California State Teachers' Retirement System, West Sacramento, has a 13% target real estate allocation, with $34.2 billion invested in real estate as of Sept. 30, according to its latest semi-annual real estate report.
A combination of factors, including new warehouse construction and "drastically increasing rents" added to problems warehouse tenants have had with reduced cargo from China — are causing warehouse users to question whether they need more warehouse space, Mr. Mammen said. The coronavirus is starting to impact the price buyers are willing to pay for warehouses, he said.

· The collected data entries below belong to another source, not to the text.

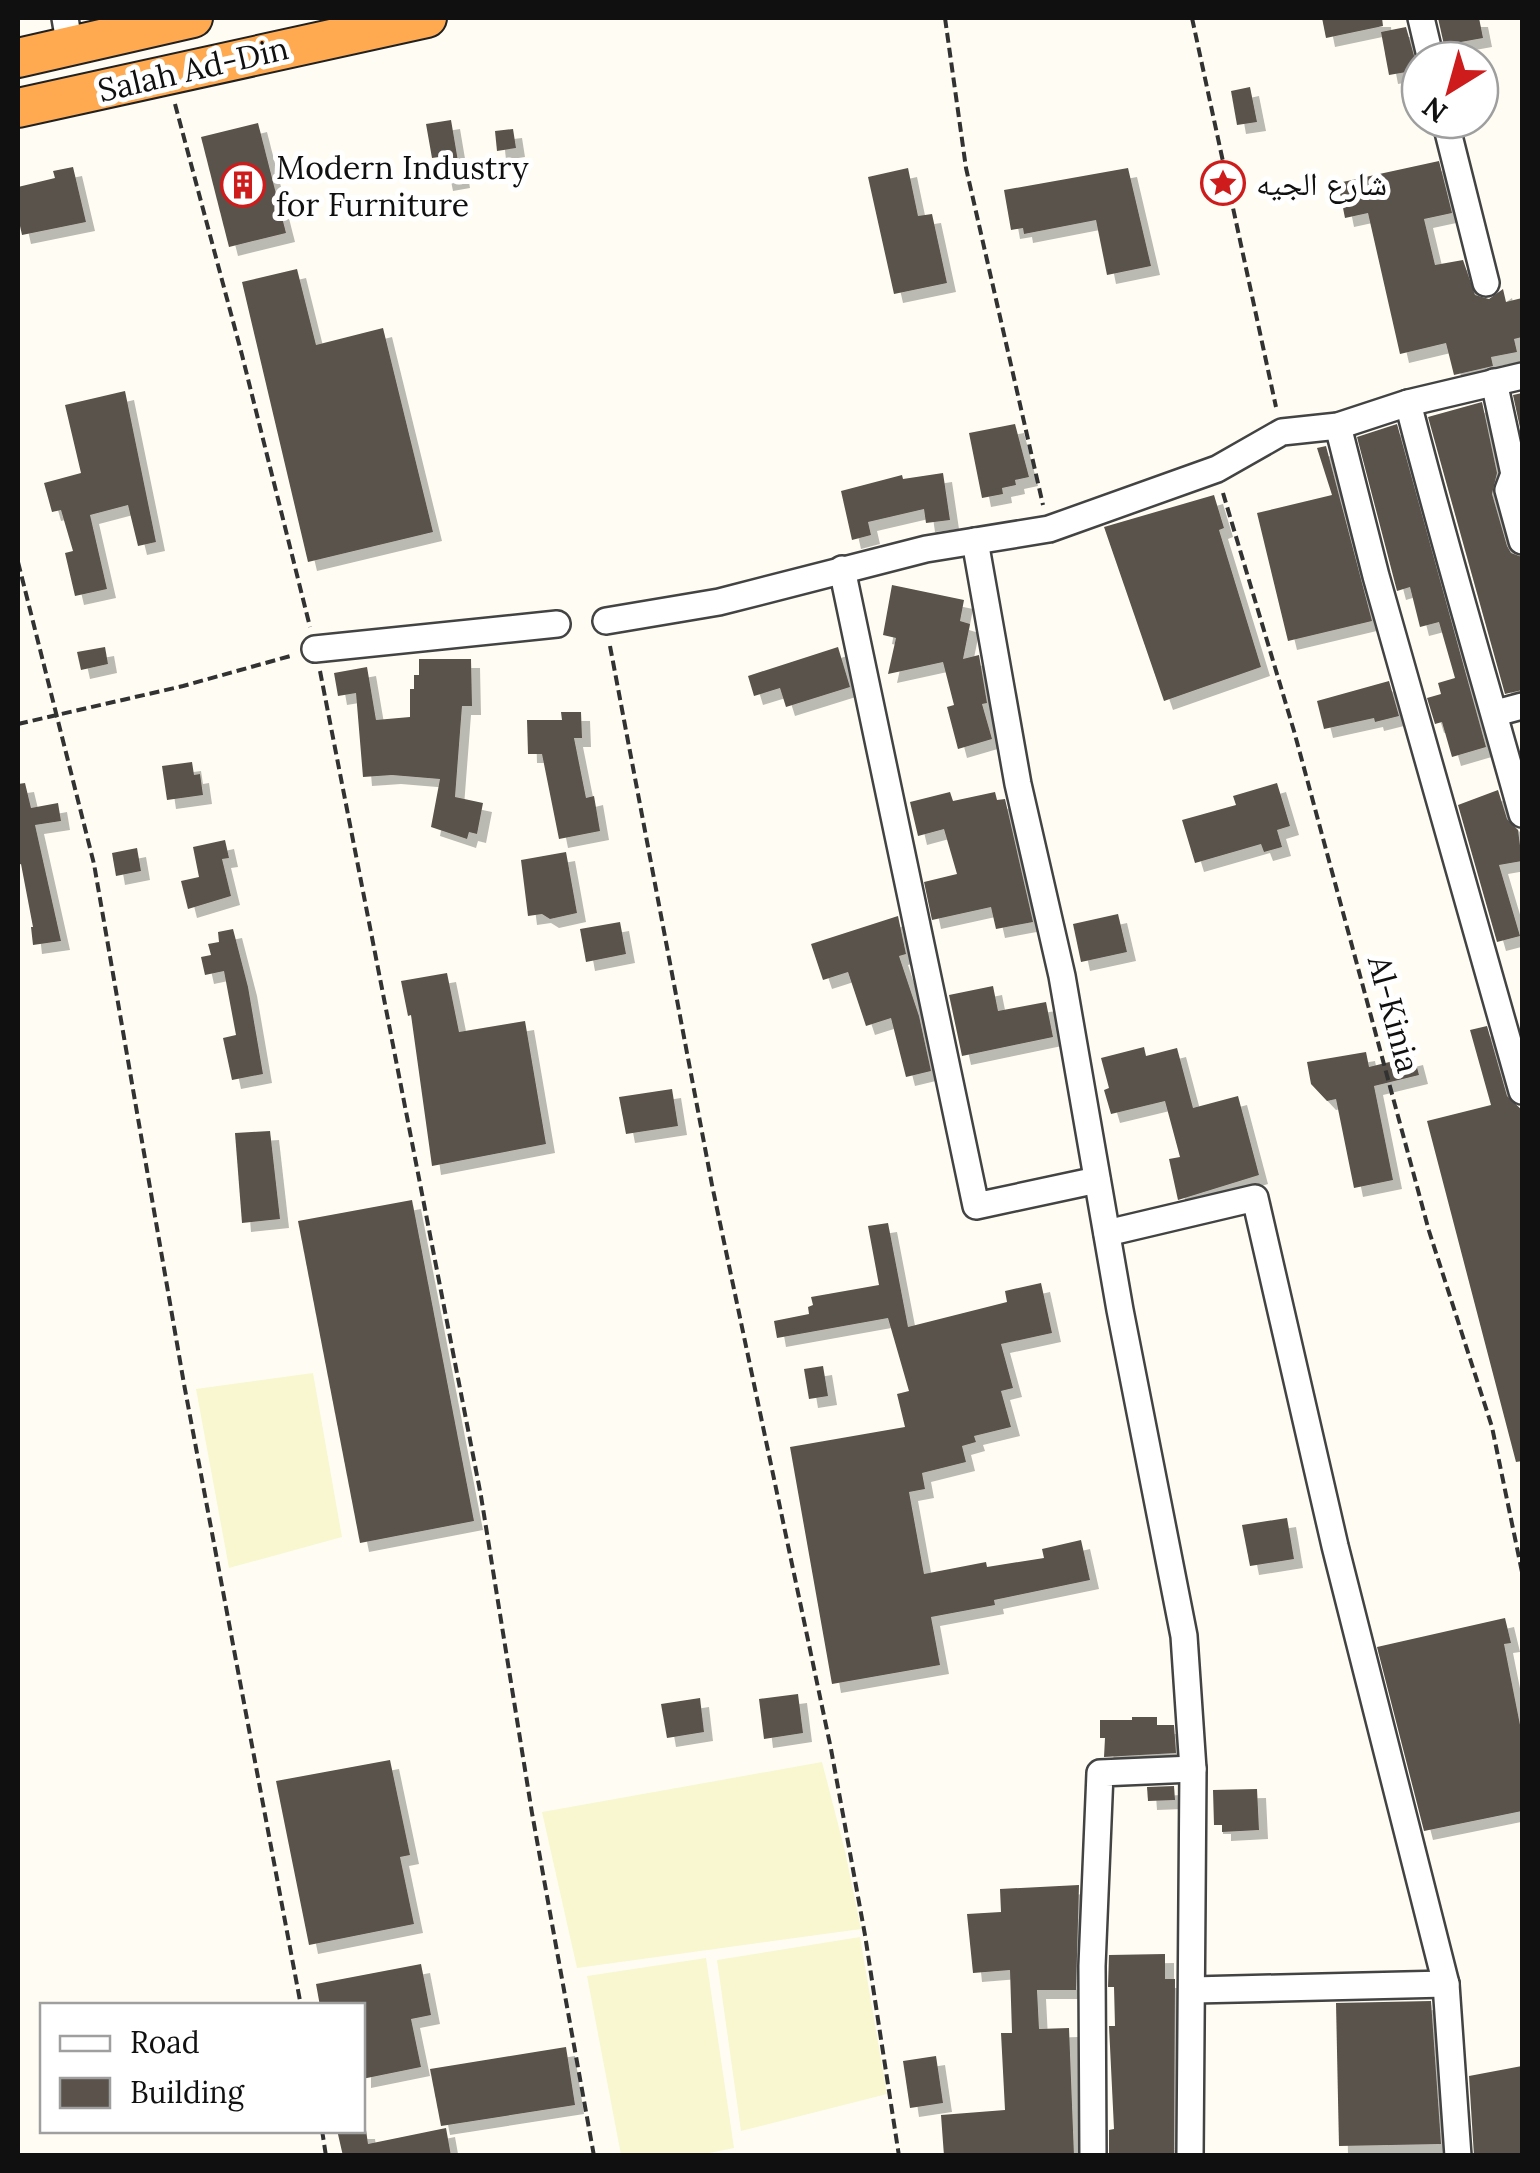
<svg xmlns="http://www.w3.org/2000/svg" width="1540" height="2173" font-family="Lora,'Noto Naskh Arabic',serif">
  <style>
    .farmland { fill: #f8f7d0 }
    .building { fill: #5a524b; filter: url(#shadow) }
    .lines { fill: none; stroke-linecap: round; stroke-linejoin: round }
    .minor-casing { stroke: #434343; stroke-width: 30 }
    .highway-casing { stroke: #212121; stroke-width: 42 }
    .path { stroke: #323232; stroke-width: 4; stroke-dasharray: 10 5; stroke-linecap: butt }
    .minor { stroke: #fff; stroke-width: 25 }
    .highway { stroke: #ffa951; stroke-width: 38 }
    .labels { text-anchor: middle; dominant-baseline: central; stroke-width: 10; stroke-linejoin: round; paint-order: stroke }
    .street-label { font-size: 32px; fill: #101010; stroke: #fff }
    .poi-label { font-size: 32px; fill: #101010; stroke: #fff; text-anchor: start }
  </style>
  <defs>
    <filter id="shadow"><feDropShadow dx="9" dy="9" stdDeviation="0" flood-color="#0004"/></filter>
  </defs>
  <rect width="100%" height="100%" fill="#fffdf3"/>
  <g class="farmland">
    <polygon points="313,1373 342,1537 229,1568 196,1389"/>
    <polygon points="822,1762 845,1851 861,1929 577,1968 542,1812"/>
    <polygon points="860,1937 887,2094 741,2131 717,1960"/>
    <polygon points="706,1958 734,2148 699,2155 621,2155 587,1976"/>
  </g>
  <g class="building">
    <polygon points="1322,18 1382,18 1383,26 1326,38"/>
    <polygon points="1438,18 1479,18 1483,38 1444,45"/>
    <polygon points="1406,27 1418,70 1389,75 1381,32"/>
    <polygon points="1250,87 1257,122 1237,125 1231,91"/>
    <polygon points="451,120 461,179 444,182 439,157 432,158 426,124"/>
    <polygon points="258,123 286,233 229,247 201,137"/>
    <polygon points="513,129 516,148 497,151 495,131"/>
    <polygon points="1439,161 1452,213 1424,219 1435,265 1463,260 1475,295 1489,299 1503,289 1506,302 1522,298 1522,337 1514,339 1517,352 1491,357 1493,366 1454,375 1446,343 1400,354 1368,213 1345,218 1338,183"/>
    <polygon points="73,167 86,222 22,235 18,217 18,187 55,178 53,171"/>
    <polygon points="908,168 918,216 932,214 947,283 894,294 868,177"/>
    <polygon points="1128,168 1151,266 1107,275 1096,220 1024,234 1023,228 1011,230 1004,190"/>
    <polygon points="297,269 316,345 383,328 433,532 308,562 242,282"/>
    <polygon points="125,391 156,542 138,546 128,505 90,515 107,589 75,596 65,553 73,551 61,510 52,512 44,483 81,473 65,405"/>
    <polygon points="1522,393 1522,437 1513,395"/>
    <polygon points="1482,402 1497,473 1492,494 1507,546 1511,553 1522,557 1522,690 1505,694 1428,417"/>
    <polygon points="1015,424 1029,477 1015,480 1016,485 1002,488 1003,494 982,498 969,433"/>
    <polygon points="1397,424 1486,747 1452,757 1442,722 1435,724 1427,698 1441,694 1438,683 1455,678 1439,622 1420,627 1410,587 1397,591 1357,437"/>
    <polygon points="1326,446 1372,621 1288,641 1257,513 1332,495 1317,448"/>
    <polygon points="943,473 950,520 926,523 924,509 868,522 871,535 852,540 841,491 902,475 903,479"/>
    <polygon points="1214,495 1224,528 1219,530 1261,667 1164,701 1104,527"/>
    <polygon points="892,585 964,600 960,621 970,624 963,659 979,655 987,703 982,704 992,739 958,749 947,707 954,705 943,662 888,674 896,638 883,635"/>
    <polygon points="105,647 108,664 81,670 77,652"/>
    <polygon points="838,647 850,687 786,707 780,688 754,696 748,676"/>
    <polygon points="419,659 471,659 472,706 462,706 455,797 483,803 477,834 469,832 467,839 431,827 440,779 392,775 363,777 356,693 338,696 334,673 367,667 376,720 410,717 410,689 414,689 414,675 419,675"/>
    <polygon points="1389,681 1399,716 1375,722 1374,718 1324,729 1317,701"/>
    <polygon points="561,712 581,712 582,738 574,738 586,798 594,796 600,831 559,839 542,754 528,754 527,720 562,720"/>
    <polygon points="192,762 194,775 200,774 203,795 167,800 162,766"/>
    <polygon points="25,783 31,808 58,803 61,821 35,825 61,941 33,945 31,927 33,927 21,864 18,865 18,784"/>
    <polygon points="1277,783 1290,826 1277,830 1282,847 1264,852 1261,844 1195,863 1182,820 1236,805 1233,796"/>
    <polygon points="1498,790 1507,819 1518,830 1522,861 1499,865 1520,936 1497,942 1458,805"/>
    <polygon points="950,792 953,801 995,792 997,800 1005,799 1033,922 996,929 991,907 932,920 924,882 957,874 944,829 918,836 910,802"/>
    <polygon points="225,840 229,858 222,859 231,896 188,909 181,881 199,877 193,847"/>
    <polygon points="137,848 141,871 116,876 112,853"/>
    <polygon points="566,852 577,913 550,919 542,914 528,916 521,860"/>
    <polygon points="1118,914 1127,952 1081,962 1073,924"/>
    <polygon points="898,916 906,954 899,956 919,1016 931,1071 906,1077 891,1018 866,1026 848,972 823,980 811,944"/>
    <polygon points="620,922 626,954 586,962 580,929"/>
    <polygon points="233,929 248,987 263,1074 232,1080 223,1038 236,1035 224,971 205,975 201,957 211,955 208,944 219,942 218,932"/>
    <polygon points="447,973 459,1032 525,1021 546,1144 432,1166 411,1015 408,1016 401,981"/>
    <polygon points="993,986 998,1011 1046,1002 1053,1037 962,1056 949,995"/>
    <polygon points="1487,1026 1507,1096 1522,1110 1522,1461 1516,1462 1427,1121 1491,1105 1470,1030"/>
    <polygon points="1144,1047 1146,1056 1177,1048 1193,1108 1238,1096 1259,1175 1178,1200 1169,1159 1180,1157 1165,1101 1111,1114 1104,1090 1109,1088 1101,1058"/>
    <polygon points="1366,1052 1369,1067 1414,1056 1419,1075 1374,1086 1393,1180 1354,1188 1336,1099 1327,1101 1311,1084 1307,1062"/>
    <polygon points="672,1089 678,1126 626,1134 619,1097"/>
    <polygon points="270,1131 280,1219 242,1223 235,1133"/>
    <polygon points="412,1200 474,1521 360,1543 298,1221"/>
    <polygon points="888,1223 908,1327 1007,1302 1005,1291 1041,1283 1052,1333 1001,1344 1013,1388 1001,1391 1011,1427 974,1436 976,1442 962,1446 966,1462 922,1473 925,1489 909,1492 924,1574 986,1562 987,1567 1044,1558 1042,1549 1081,1540 1090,1580 994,1600 995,1605 931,1617 940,1665 832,1684 790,1447 905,1427 897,1394 909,1391 888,1318 777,1338 774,1321 809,1314 808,1307 813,1305 811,1297 879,1285 868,1226"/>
    <polygon points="823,1366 828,1396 809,1399 804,1369"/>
    <polygon points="1287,1518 1294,1559 1250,1566 1242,1525"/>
    <polygon points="1505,1618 1511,1643 1504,1644 1522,1735 1522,1811 1424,1831 1377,1647"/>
    <polygon points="798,1694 803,1733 764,1739 759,1699"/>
    <polygon points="700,1698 704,1732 667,1738 661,1704"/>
    <polygon points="1132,1717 1157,1717 1157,1725 1174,1725 1176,1753 1104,1757 1105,1738 1100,1738 1100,1720 1132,1720"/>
    <polygon points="390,1760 410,1855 400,1857 414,1924 309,1945 276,1781"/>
    <polygon points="1174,1786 1175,1800 1148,1801 1147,1787"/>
    <polygon points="1257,1789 1259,1830 1222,1832 1222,1825 1214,1825 1213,1790"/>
    <polygon points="1079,1885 1076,1990 1037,1990 1039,2029 1069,2028 1074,2156 944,2156 941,2115 1005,2110 1001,2033 1012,2033 1010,1970 973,1973 967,1914 1001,1912 1000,1889"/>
    <polygon points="1165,1954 1165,1979 1175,1979 1174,2156 1109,2156 1109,2130 1114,2129 1109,2026 1115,2026 1114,1987 1108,1987 1109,1955"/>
    <polygon points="421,1964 431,2015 411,2019 421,2067 362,2079 362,2006 320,2006 316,1984"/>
    <polygon points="1431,2001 1441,2144 1339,2146 1336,2003"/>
    <polygon points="566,2047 575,2105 441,2126 430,2069"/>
    <polygon points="936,2056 943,2103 910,2108 903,2061"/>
    <polygon points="1522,2066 1522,2156 1474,2156 1469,2076"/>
    <polygon points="446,2128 451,2156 343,2156 337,2130 366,2130 368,2144"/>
  </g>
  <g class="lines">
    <g class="minor-casing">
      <g id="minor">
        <polyline points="65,18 70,48"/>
        <polyline points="1421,18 1431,60"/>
        <polyline points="1445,120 1486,283"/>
        <polyline points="1494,382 1514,474 1508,490 1522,541"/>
        <path d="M 1408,403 C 1443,541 1484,677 1522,814"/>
        <polyline points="1338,426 1376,576 1522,1091"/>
        <polyline points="975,541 1018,784 1062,976 1120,1310 1184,1636 1193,1769 1190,2156"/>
        <polyline points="842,569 976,1206 1097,1180"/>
        <polyline points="606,621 719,602 926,549 1049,529 1217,469 1282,432 1338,426 1408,403 1522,376"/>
        <polyline points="315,649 557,624"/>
        <polyline points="1496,713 1522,706"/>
        <polyline points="1107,1233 1255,1198 1335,1546 1446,1984 1458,2156"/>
        <polyline points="1193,1990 1446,1984"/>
        <polyline points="1093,2156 1092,1966 1100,1773 1193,1769"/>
      </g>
    </g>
    <g class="highway-casing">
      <g id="highway">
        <polyline points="18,58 193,18"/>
        <polyline points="18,108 427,18"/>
      </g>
    </g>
    <g class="path">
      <polyline points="945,18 966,168 1043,505"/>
      <polyline points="1192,18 1276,407"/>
      <polyline points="175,104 242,355 310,627"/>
      <polyline points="1223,493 1294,731 1429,1231 1492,1427 1522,1572"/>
      <polyline points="18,562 94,864 184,1384 301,2006"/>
      <polyline points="610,646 712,1185 831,1749 865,1935 899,2156"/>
      <polyline points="320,671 481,1496 532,1813 594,2156"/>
      <polyline points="18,724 183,686 294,655"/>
      <polyline points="322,2130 326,2156"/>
    </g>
    <use href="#minor" class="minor"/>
    <use href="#highway" class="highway"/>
  </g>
  <defs>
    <g id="sight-ring" transform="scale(2.25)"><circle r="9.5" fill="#fff" stroke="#ce1b1b" stroke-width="1.5"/><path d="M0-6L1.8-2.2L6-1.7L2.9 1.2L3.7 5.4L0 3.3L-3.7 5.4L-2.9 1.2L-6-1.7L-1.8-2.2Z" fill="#ce1b1b"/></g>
    <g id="building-ring" transform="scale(2.25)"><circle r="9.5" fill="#fff" stroke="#ce1b1b" stroke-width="1.5"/><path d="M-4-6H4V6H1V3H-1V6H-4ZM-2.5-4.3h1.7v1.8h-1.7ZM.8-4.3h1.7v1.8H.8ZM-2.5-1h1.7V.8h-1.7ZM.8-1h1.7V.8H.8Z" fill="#ce1b1b"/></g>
  </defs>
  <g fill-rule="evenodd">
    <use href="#sight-ring" x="1223" y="183"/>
    <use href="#building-ring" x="243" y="185"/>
  </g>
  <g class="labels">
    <g class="street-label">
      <text transform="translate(193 69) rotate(-13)">Salah Ad-Din</text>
      <text transform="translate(1394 1014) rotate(75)">Al-Kinia</text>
    </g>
    <g class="poi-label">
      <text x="276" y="167">Modern Industry<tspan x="276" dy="37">for Furniture</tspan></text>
      <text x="1256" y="183">شارع الجيه</text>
    </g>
  </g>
  <rect width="1540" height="2173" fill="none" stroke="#101010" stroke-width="40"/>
  <rect x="40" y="2003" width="325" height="130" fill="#ffffff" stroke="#9f9f9f" stroke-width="2.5"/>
  <rect x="60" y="2036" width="50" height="15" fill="#ffffff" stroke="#9f9f9f" stroke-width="2.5"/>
  <text x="130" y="2053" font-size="30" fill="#101010">Road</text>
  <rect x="60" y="2078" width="50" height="30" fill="#5a524b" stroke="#9f9f9f" stroke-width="2.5"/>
  <text x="130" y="2103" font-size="30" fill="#101010">Building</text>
  <g transform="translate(1450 90) rotate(217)"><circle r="48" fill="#ffffff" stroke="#9f9f9f" stroke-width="2.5"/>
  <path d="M0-8L18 38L0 25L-18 38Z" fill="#ce1b1b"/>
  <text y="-15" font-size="28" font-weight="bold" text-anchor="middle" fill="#101010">N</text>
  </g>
</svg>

Overall, investors should expect "less than ideal investment outcomes" near term, with distress for every property type in all locations as a result of the coronavirus, said Christy Gahr, principal at Meketa Investment Group. The hospitality sector has already been impacted by travel restrictions, including business cancellations and a drop in demand for leisure travel. She expects the hospitality sector to post negative returns in the next quarter. Other real estate sectors including industrial could post lower returns in the next six to 12 months.
Within the industrial sector, e-commerce has boosted warehouses supporting "last-mile" logistics, Ms. Gahr said.
"We expect an increase in demand but that will be at the expense of large logistics centers that were already fractured," she said. Warehouses that are outside of city centers and hubbed for manufacturing would suffer further.
CalSTRS is underallocated to industrial, which has been a drag on returns over the last couple of years, but may turn out to be a positive, Mr. Mammen said.
Some 13% of CalSTRS core portfolio is invested in industrial properties, which is 5 percentage points less than the NCREIF Fund Index – Open End Diversified Core Equity. Core real estate accounted for 67% of CalSTRS real estate portfolio as of Sept. 30.
The issue for owners of warehouses is whether supply chain disruptions causes credit quality to deteriorate so tenants can't pay rent, said W. Todd Henderson, head of real estate for the Americas at DWS Group.
Port velocity is down but the sector is not dead, despite an interruption in the supply chain, which historically has been transitory, Mr. Henderson said.
COVID-19 will cause a pause in demand and impact the velocity of expansion and new leasing, he said. "But I expect that it (demand) will regain momentum as fears over coronavirus pass."